§ **ABOUT THIS EXERCISE**: Give every line of text from the records below as one numbered list, skipping blank lines. Leave the pictures out.

§ **RECORD SET**:
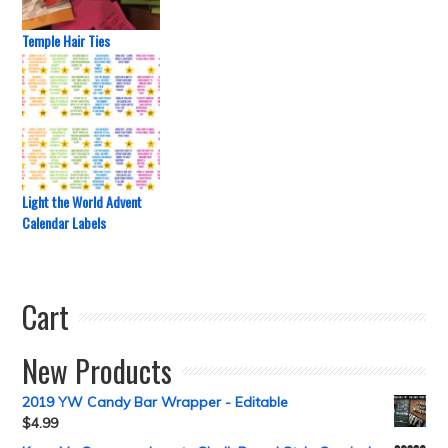
Temple Hair Ties
Light the World Advent
Calendar Labels
Cart
New Products
2019 YW Candy Bar Wrapper - Editable
$
4.99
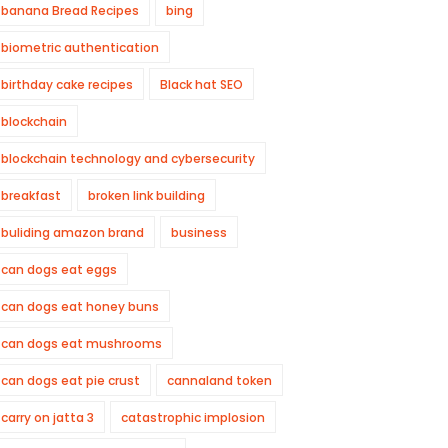
banana Bread Recipes
bing
biometric authentication
birthday cake recipes
Black hat SEO
blockchain
blockchain technology and cybersecurity
breakfast
broken link building
buliding amazon brand
business
can dogs eat eggs
can dogs eat honey buns
can dogs eat mushrooms
can dogs eat pie crust
cannaland token
carry on jatta 3
catastrophic implosion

§ **RESPONSE TO THIS EXERCISE**:
1. Temple Hair Ties
2. Light the World Advent
3. Calendar Labels
4. Cart
5. New Products
6. 2019 YW Candy Bar Wrapper - Editable
7. $
8. 4.99
9. banana Bread Recipes
10. bing
11. biometric authentication
12. birthday cake recipes
13. Black hat SEO
14. blockchain
15. blockchain technology and cybersecurity
16. breakfast
17. broken link building
18. buliding amazon brand
19. business
20. can dogs eat eggs
21. can dogs eat honey buns
22. can dogs eat mushrooms
23. can dogs eat pie crust
24. cannaland token
25. carry on jatta 3
26. catastrophic implosion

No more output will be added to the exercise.